Il nome EB 110 non è casuale, l’auto venne svelata a Parigi in occasione del 110° compleanno di Ettore Bugatti, il 15 settembre 1991. Il ritorno della Bugatti sul mercato fu un evento clamoroso: Artioli presentò la EB 110 davanti a più di 5.000 giornalisti e alcune tra le figure più influenti del mondo automotive. A rendere memorabile il lancio della vettura contribuì anche il divo Alain Delon, che a bordo di una Bugatti EB110 percorse gli Champs-Élysées con la moglie di Artioli, Renata.
L’accalcarsi di innumerevoli spettatori impazienti attorno alla “prima” parigina richiese perciò il dispiegamento di centinaia di addetti alla sicurezza per garantire che non ci fossero intoppi nella presentazione, tenutasi nella suggestiva Place de la Défense.

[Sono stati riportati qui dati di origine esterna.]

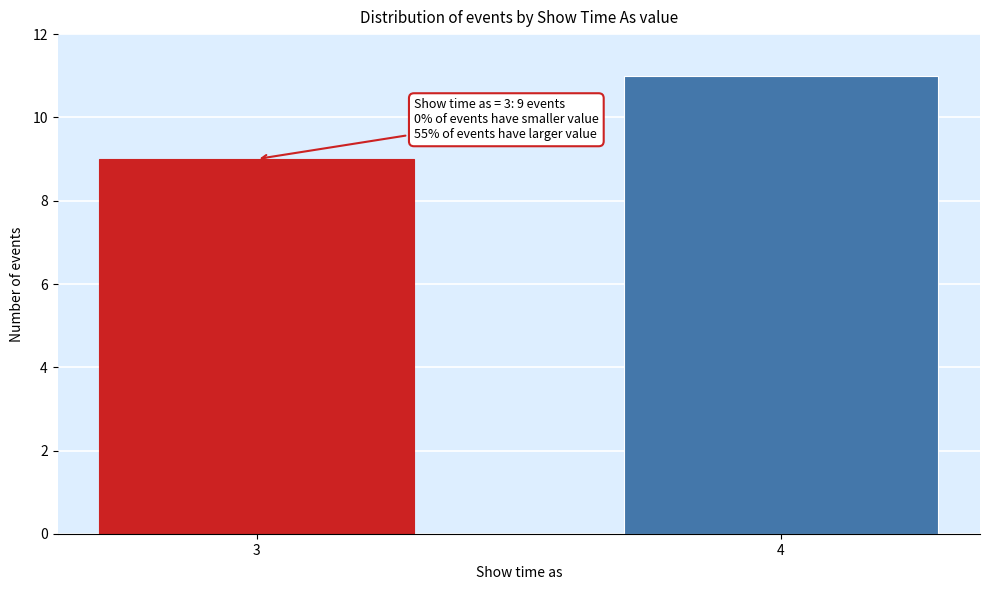

Reading left to right, list all the values displayed in this chart.

9	11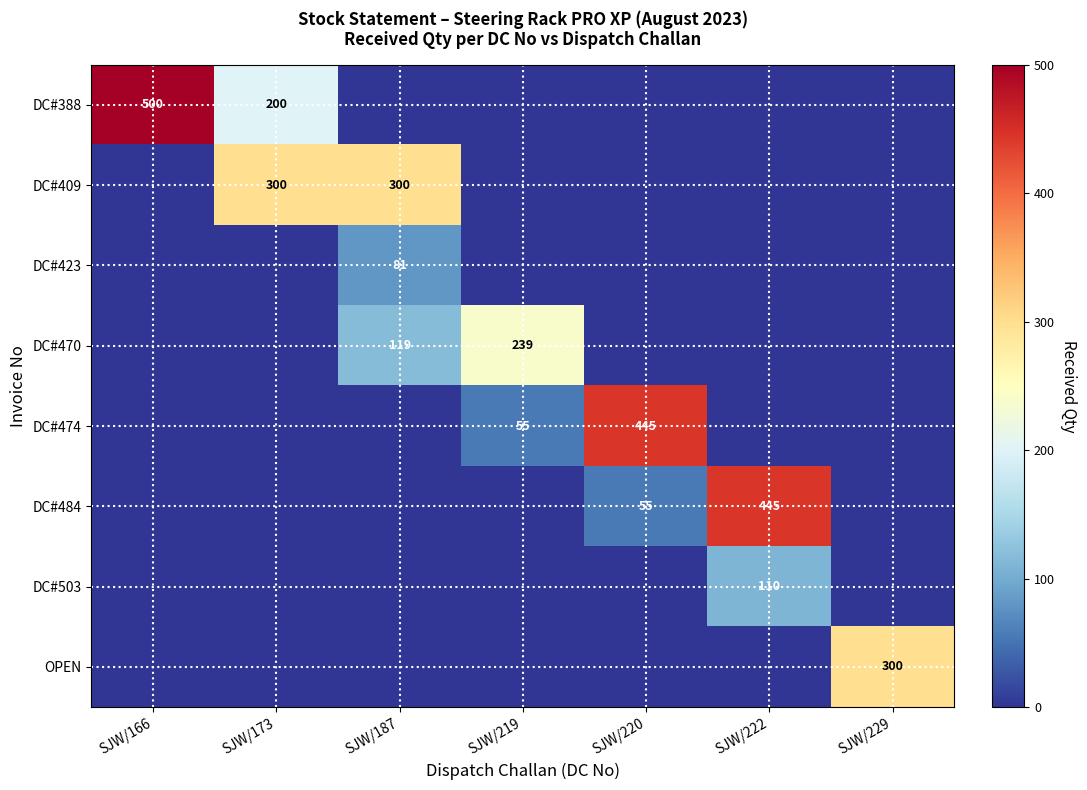

Count the DC#470 values in the range 0 to 119.

6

La volle anche Schumi. Ogni proprietario poteva configurare la propria EB 110 come un abito sartoriale e tra i "famosi" che scelsero la EB110, anche Michael Schumacher, che rimase particolarmente colpito dalla EB 110 dopo un test comparativo con altre sportive. Il Campione di F1 la definì "Un’auto ineguagliabile". Ricorda Artioli: "Michael venne subito dopo a Campogalliano e acquistò una Super Sport gialla con interni blu GT. Non ha chiesto uno sconto - era chiaramente un fan".
Tuttavia, i tempi cambiarono rapidamente. La EB 110 venne accolta con grande entusiasmo nonostante la crisi finanziaria globale, ma il mercato americano risentì degli effetti della guerra del Golfo. Anche il valore dello yen stava aumentando, mentre in Italia l'economia vacillava pericolosamente. Il mercato si ridusse e le vendite diminuirono. Le cose si complicarono anche per via dell’investimento di Artioli che in quel periodo rilevò la Lotus: la Bugatti Automobili accumulò debiti ed ebbe problemi con i fornitori.

Un nuovo inizio. Dopo quasi 40 anni di sogni e sette anni di duro lavoro, il progetto Bugatti, guidato da Romano Artioli si concluse. Il 23 settembre 1995, con circa 128 vetture prodotte, la Bugatti Automobili S.p.a. presentò istanza di fallimento. Artioli, tuttavia, ha pagato i suoi 220 dipendenti fino all'ultimo giorno. "I dipendenti hanno colto lo spirito di Bugatti. Erano loro a rendere la EB 110 così speciale e perdere tutto questo fu uno shock. È stato un giorno terribile per tutti noi", spiega Artioli. Era in cantiere anche una super berlina, la EB 112, quasi ultimata. "Un'auto incredibile, una delizia da guidare, con un V12 da 6,0 litri installato dietro l'asse anteriore. Il telaio era in fibra di carbonio e le sospensioni erano leggerissime. Si guidava come un go-kart", ricorda Artioli.
Ma la leggenda Bugatti non è morta. Nel 1998, la sede della Bugatti tornò nella cittadina alsaziana di Molsheim, il luogo dove nel 1909 Ettore Bugatti costruì la sua prima auto a suo nome. Bugatti tornò sulla cresta dell’onda nel 2005 con la spettacolare Veyron, la prima auto “di serie” a superare i 400 Km/h. Da allora, l'Atelier Bugatti ha prodotto le formidabili supersportive Chiron, Chiron Pur Sport e Divo, tutte caratterizzate da prestazioni ineguagliabili e una qualità costruttiva che rappresenta lo stato dell'arte per cura del dettaglio e materiali. L'ultima nata è la "Centodieci", un omaggio alla EB 110: il modello che ha riportato alla luce il nome Bugatti, facendolo risorgere, finalmente, dalle tenebre dell'oblio.